Своею худобой я похожа на насекомое. Безжизненная, словно старушечья, кожа на руках — как линялые перчатки. Щеки — будто прикушены изнутри зубами. Волосы производят впечатление густых только потому, что они жесткие и немного вьются. Я к тому же всегда в некотором раздражении от сухого шелеста собственной кожи. И волосы шелестят, как листья на ветру. И ногти крошатся. А ресницы — ломаются, и оттого они — как стриженные или сожженные — с тупыми толстыми кончиками. Глаза у меня большие, но скверной формы.
Я взяла свечу и прошла к мужу.
Вот он. Он спит или без памяти — теперь это уже не имеет значения. Я привыкла.
Жилка у меня на лбу забилась от избытка крови…
Между нами — странная связь.

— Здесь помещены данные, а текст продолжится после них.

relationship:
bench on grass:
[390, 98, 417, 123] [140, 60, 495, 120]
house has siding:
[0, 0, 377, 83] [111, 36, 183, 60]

Странная… Я чувствую, что его отравленная болезнью чрезмерно густая кровь, не находя себе довольно места в узких перепутанных сосудах тщедушного, как у голодного ребенка, тела, переливается в мои, сухие и ломкие, и змеей ползет по ним, оставляя слизистый след на стенках.
Он спит. Старая кормилица, приставленная сиделкой к умирающему, тоже заснула — прямо здесь, неловко устроившись в кресле. Башмаки она сняла, и ноги ее в грубых собравшихся в складки у щиколоток чулках несколько видны из-под юбки. Я поморщилась, но тревожить ее не стала.